Friday, April 20, 2012

Situational Awareness - Money and its Origin


The problems which exist in our nation are too great to adequately quantify.  Having studied these problems for the greater part of two years, one of the best places to start is with the things we interact with every day - money.
Money is what we as humans use as a means of indirect exchange with others in society.

Knowing everything you can get your hands on about MONEY will take you very far and most likely keep you from being poor.  This knowledge about money will give you invaluable situational awareness to survive and thrive no matter your state in life.

We trade our labor, property, talent, time, and skills for money instead of participating in direct exchange since many of our needs are known while others are unknown to us at the time we acquire our wages. Barter may be efficient for short term transactions (food, shelter, clothing, transportation), but it does not work for more complex transactions in which time preference plays a role. But, in a barter economy, what would the most frequently traded goods be? They would most likely be commodities.

However, one can quickly see the problems with a barter economy.  If I have 8 loaves of bread and my neighbor has 5 fish, we can easily work out a short term medium of exchange (i.e. 2 loaves of bread = 1 fish).  But, neither of us can save these items as "money units" long term since money must be scarce, durable (cannot spoil), easily divisible, and so on.  Also, barter requires a coincidence of "double wants".  Someone has to value my loaves of bread more than I value mine in order for the exchange to transpire.

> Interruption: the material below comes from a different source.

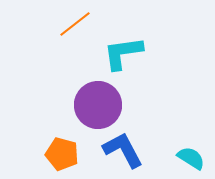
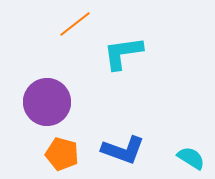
purple circle: moved 51 px left, 3 px up
blue L-shape: rotated 138 degrees clockwise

So, as an economy becomes more complex, money as the arbiter of exchange and store of value comes into being in a free society.  Thus, any form of "money" must start out as a commonly understood money in any society. Ludwig von Mises made this important observation in Human Action:
"It [money] is the most marketable good which people accept because they want to offer it in later acts of impersonal exchange." (Human Action, p. 401).
Why is this important?  Because acknowledging the fundamentals of how a money unit comes into society is paramount to recognizing the types of "money" that have been transformed through government decree, coercion, and force.  Instead of allowing the free market determine the best medium of exchange and money unit (which tends to be either gold or silver precious metals), governments have introduced legal tender laws and a monopoly on the coinage of money.

Many books do an excellent job of explaining the fundamentals of money.  Scholars rooted in the Austrian school of economics are uniquely qualified to understand money while other schools have a "muddled" theory of money at best.

Please do yourself a favor and learn everything you can about the basics of money.